- Page extract
Books
William Dalrymple's 'The Golden Road'
The Golden Road: How Ancient India Transformed the World. William Dalrymple. Bloomsbury Publishing. 484 pages.
In the proto-historic period, when the Indus civilisation was flourishing, the Sumerians recorded in detail what they were buying from India. But there are no records of what they were selling to India. The Indus civilisation had set up factory villages in multiple locations where each village specialised in manufacturing a specific set of items, which in turn were shipped to Sumeria from the Gujarat coast.
Over the historic period, Greeks and Romans kept detailed records of their trade with India. Thanks to the writings of Periplus and Pliny, inscriptions found from Red Sea ports such as Berenike and midway points such as Socotra Island, and papyri records from Egypt, we have detailed records of Indian exports to the West. Unlike the Indus period, where we do not have interpretable writings, we now have Sanskrit and Tamil literature talking of Yavanas, a catch-all term for Greeks and Romans.
Unlike the Indus period, India was now also importing some items, but still the balance of payment was overwhelmingly in favour of India. The presence of massive quantities of Roman coins in India outside of the Roman-controlled territories attests to this.
In the field of art, India owed a lot to the Yavanas. Indian artistic styles were shaped by Greek ideas from Bactria, known to Indians as Gandhara, where Alexander’s retreating Greek army had set up a kingdom. The Indo-Greek fusion art from Gandhara and the native art from Mathura together gave shape to Indian art. Mauryan Emperor Ashoka was the ruler, and Buddhism emerged as a major religion.
Ashoka has left detailed inscriptions of his edicts across India and all the way up to Gandhara. He also sent Dharma ministers across his entire kingdom to ensure that his people followed the edicts properly. He sent monks to Sri Lanka and other nearby countries to propagate Buddhism.

- Study questions
**A.** Using the review of "The Golden Road," say whether each statement agrees with it. Answer yes or no for each, and quote the words that decide it.
(i) The Sumerians kept records of what they sold to India.
(ii) Large amounts of Roman coins have turned up in India outside Roman-controlled territories.
(iii) Ashoka sent monks to Sri Lanka.
**B.** Answer these questions from the review of "The Golden Road":
(i) Who published the book?
(ii) From which coast were Indus goods shipped to Sumeria?
(iii) What term do Sanskrit and Tamil literature use for Greeks and Romans?
**C.** Continue the review of "The Golden Road" from the point where it stops.

- Material supplied
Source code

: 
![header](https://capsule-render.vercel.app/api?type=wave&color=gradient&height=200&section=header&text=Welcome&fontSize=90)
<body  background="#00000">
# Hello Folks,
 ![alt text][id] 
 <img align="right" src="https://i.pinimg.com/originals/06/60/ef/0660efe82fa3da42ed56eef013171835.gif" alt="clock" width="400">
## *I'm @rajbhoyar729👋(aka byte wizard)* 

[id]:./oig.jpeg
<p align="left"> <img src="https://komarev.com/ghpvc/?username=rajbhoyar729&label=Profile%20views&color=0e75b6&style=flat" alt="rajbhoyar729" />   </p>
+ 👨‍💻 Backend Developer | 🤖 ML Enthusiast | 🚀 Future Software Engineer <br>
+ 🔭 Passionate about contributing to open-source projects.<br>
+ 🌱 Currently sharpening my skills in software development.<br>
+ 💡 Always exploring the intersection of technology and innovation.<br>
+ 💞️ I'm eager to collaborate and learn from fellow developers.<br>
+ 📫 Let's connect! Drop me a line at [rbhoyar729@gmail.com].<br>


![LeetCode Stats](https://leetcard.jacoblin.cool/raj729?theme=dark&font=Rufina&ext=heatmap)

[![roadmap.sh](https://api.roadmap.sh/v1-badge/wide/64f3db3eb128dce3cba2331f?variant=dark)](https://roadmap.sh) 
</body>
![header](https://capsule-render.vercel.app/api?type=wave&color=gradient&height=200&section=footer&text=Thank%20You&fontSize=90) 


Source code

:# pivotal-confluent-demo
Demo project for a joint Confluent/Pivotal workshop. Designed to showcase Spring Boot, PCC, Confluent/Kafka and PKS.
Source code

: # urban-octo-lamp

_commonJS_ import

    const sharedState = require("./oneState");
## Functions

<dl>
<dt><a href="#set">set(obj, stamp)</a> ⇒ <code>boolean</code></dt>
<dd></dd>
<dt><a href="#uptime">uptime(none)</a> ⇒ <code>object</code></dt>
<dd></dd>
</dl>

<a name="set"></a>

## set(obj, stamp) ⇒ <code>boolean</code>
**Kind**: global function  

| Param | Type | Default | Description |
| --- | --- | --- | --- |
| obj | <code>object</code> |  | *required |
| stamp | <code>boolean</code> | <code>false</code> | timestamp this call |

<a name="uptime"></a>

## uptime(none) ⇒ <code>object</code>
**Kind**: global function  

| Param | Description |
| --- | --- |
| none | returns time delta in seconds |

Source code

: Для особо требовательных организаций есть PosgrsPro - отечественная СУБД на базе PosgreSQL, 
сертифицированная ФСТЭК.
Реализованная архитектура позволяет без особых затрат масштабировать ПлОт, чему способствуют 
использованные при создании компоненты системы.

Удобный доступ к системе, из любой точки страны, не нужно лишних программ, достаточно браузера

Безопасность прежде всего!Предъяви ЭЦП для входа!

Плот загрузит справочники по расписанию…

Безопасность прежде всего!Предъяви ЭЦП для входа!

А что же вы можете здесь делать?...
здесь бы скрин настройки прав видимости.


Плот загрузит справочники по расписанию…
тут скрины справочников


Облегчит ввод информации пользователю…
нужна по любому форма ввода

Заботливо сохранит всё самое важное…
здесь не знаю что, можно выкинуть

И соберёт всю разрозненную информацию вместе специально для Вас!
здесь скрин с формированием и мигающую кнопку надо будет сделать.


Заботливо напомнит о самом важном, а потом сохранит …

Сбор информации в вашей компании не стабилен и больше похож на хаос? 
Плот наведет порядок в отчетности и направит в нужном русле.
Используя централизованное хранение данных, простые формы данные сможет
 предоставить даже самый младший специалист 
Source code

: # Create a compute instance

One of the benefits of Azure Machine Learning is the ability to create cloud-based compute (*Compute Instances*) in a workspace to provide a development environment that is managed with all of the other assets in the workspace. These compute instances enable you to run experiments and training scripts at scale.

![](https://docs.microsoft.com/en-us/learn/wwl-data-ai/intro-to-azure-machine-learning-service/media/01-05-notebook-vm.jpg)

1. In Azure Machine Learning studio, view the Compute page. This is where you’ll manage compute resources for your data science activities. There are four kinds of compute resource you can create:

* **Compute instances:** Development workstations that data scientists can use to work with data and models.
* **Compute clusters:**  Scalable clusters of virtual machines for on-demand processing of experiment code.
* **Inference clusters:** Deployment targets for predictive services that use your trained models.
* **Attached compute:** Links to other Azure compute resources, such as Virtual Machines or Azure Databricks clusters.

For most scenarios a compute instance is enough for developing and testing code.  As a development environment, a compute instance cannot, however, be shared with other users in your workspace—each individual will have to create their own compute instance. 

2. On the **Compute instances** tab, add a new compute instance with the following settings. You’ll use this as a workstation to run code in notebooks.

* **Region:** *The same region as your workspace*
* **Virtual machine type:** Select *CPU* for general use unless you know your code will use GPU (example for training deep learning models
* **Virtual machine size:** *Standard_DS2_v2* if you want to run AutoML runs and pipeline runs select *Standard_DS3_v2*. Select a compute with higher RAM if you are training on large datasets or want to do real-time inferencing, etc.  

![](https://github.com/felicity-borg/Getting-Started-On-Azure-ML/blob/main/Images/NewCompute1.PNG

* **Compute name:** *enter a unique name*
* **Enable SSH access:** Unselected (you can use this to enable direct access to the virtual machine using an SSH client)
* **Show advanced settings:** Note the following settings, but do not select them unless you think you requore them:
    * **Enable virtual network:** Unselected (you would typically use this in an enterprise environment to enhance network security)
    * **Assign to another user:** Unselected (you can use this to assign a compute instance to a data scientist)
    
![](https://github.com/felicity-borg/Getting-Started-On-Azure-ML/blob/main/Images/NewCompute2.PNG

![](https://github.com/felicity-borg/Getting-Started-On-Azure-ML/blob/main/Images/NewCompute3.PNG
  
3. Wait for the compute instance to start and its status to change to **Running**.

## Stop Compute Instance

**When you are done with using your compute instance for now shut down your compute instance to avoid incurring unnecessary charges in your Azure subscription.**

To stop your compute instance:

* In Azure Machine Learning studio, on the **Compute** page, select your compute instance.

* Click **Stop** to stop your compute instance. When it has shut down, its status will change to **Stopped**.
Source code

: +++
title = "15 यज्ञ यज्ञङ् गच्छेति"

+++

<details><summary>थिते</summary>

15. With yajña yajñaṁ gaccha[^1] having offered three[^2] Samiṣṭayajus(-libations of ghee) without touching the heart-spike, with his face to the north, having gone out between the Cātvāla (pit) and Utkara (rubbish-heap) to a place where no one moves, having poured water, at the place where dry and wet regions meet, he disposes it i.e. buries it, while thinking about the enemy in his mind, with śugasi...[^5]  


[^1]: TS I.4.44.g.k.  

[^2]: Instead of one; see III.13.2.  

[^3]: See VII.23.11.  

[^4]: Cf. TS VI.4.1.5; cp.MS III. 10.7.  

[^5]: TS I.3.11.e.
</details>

- Results in order
**A.**
(i) No: "But there are no records of what they were selling to India."
(ii) Yes: "The presence of massive quantities of Roman coins in India outside of the Roman-controlled territories attests to this."
(iii) Yes: "He sent monks to Sri Lanka and other nearby countries to propagate Buddhism."

**B.**
(i) Bloomsbury Publishing
(ii) The Gujarat coast
(iii) Yavanas

**C.**
The Kushana Emperor Kanishka helped to spread Buddhism further across Kashmir and Central Asia and took it close to Chinese borders. The competing Hinduism was tied down by its own shastras, with an injunction not to cross the seas. Buddhism did not have any such problems. It became the guiding spirit for the merchant class. Buddhist monasteries provided resting places along trade routes, and in many cases, Buddhist monks provided working capital loans as well.
William Dalrymple presents in his brilliant book The Golden Road this fascinating story of India’s trade with the world and the spread of Buddhism to far corners. Buddhism did not move West beyond Gandhara, but from Gandhara as a staging post, it moved into China. For it to take strong roots in China, the religion had to be sinified. This happened through the fascinating lives of three key people — one half Indian and two Chinese, Kumarajiva, Xuanzang, and the Empress Wu Zetian.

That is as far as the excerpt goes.